Datenanalyse mit Hilfe von Hadoop

Datenanalyse mit Hilfe von Hadoop

7. September 2014 - Von Christian Gügi

Das generische, flexible Toolset Hadoop bildet den Kern von Systemen, die zur Analyse von unstrukturierten, heterogenen Daten eingesetzt werden.
Artikel erschienen in IT Magazine 2014/09
(Quelle: YMC)
Früher waren Informationen ein reines Nebenprodukt – heute sind sie zentrales Kapital jedes Unternehmens. Sie werden als Erdöl des 21. Jahrhunderts bezeichnet, und aus ihnen lässt sich mittels Big-Data-Technologien erfolgskritisches Wissen generieren. Das Potential scheint unendlich zu sein, die Entwicklung steht indes erst am Anfang.
Seit Google seine technologischen Lösungen für paralleles Rechnen mit grossen Datenbeständen veröffentlicht hat, lassen sich unstrukturierte, heterogene Daten mit gängiger Hardware analysieren. Den Kern solcher Systeme bildet Hadoop, ein Leuchtturmprojekt der Apache Software Foundation (ASF) und zu 100 Prozent Open Source.

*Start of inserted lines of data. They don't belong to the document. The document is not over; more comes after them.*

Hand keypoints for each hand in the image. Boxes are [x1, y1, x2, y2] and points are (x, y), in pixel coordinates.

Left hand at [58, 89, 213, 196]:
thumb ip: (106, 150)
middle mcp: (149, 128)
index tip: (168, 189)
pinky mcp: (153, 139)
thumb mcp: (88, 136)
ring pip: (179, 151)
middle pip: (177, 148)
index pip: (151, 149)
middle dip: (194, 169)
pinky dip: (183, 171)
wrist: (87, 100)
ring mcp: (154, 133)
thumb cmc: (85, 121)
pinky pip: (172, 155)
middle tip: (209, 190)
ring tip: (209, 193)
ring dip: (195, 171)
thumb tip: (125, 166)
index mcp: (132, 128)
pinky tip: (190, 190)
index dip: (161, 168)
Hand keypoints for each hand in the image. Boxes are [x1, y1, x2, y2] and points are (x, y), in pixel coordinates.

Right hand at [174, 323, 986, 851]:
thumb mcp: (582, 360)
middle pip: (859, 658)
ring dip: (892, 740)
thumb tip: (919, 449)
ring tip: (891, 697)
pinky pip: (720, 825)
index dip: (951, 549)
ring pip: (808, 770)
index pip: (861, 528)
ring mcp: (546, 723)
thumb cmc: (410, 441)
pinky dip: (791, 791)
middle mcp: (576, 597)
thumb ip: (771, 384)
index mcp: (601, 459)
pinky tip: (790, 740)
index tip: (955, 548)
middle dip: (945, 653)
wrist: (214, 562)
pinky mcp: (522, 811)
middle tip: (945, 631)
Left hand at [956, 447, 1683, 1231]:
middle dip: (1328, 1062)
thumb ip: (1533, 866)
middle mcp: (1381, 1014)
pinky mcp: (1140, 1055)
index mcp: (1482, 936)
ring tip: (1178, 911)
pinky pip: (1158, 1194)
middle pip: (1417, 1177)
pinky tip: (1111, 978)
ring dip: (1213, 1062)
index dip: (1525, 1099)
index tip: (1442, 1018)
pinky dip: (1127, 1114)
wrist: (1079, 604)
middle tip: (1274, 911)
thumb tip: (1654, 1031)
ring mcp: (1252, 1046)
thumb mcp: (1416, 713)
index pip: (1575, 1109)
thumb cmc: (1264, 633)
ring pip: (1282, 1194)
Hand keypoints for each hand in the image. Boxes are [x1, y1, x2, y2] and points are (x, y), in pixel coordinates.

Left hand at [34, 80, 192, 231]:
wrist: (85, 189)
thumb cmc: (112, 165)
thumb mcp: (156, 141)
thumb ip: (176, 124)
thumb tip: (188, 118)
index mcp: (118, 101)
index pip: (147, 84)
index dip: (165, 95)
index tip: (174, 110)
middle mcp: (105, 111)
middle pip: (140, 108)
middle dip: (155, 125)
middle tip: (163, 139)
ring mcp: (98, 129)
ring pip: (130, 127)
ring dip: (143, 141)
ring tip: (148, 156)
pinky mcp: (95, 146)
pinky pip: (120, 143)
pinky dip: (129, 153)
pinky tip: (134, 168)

Es lässt sich als generisches, flexibel einsetzbares Toolset für die Speicherung, Verarbeitung, Analyse und Abfrage von massiven Datenmengen umschreiben und kommt als der zentraler Enabler für Big-Data-Analytics-Systeme zum Einsatz.

(Quelle: YMC)
(Quelle: YMC)


Das Hadoop-Ökosystem

Das seit Februar 2014 in Version 2 verfügbare Hadoop ist modular aufgebaut. Zu diesem Top-Level-Projekt der ASF gehören mehr als 13 Unterprojekte, die auf verschiedene Weise kombiniert werden können und als Hadoop-Ökosystem bezeichnet werden. Die Kernkomponenten, welche die Grundlage für Hadoop bilden, sind:
- Das verteilte Dateisystem Hadoop Distributed Filesystem (HDFS) für die Datenspeicherung.
- Der Allzweck-Scheduler Yet Another Resource Negotiator (YARN) zur Ausführung jeglicher YARN-Anwendungen auf einem Hadoop-Cluster.
- Mapreduce, ein Batch-basiertes Programmiermodell für die parallele Verarbeitung der Daten.

HDFS
HDFS ist ein leistungsfähiges, verteiltes Dateisystem und bildet die Speicherkomponente von Hadoop. Es ist optimiert für hohen Durchsatz und funktioniert am besten beim Lesen und Schreiben von grossen Dateien (Gigabyte und grösser). Um diesen Durchsatz zu erzielen, nutzt HDFS, im Gegensatz zu gängigen Dateisystemen, ungewöhnlich grosse Datenblöcke (mindestens 64 MB) und Daten-
lokalität-Optimierung, um Netzwerk-Traffic zu reduzieren.
Hohe Verfügbarkeit sowie Skalierbarkeit sind ebenfalls wichtige Merkmale von HDFS. Diese werden mittels eingebauter Datenreplikation auf Blockebene und Fehlertoleranz erreicht. Je nach Konfiguration repliziert HDFS Dateien auf unterschiedliche Knoten und ist tolerant gegenüber Software- und Hardwarefehlern. Tritt ein Fehler auf einer einzelnen Maschine im Cluster auf, werden deren Datenblöcke automatisch auf einen anderen Knoten im Cluster re-repliziert. Die Speicher- und Rechenkapazitäten skalieren linear mit dem Hinzufügen weiterer Cluster-Knoten. So können mit hunderten von Knoten Kapazitäten im Petabyte-Bereich aufgebaut werden.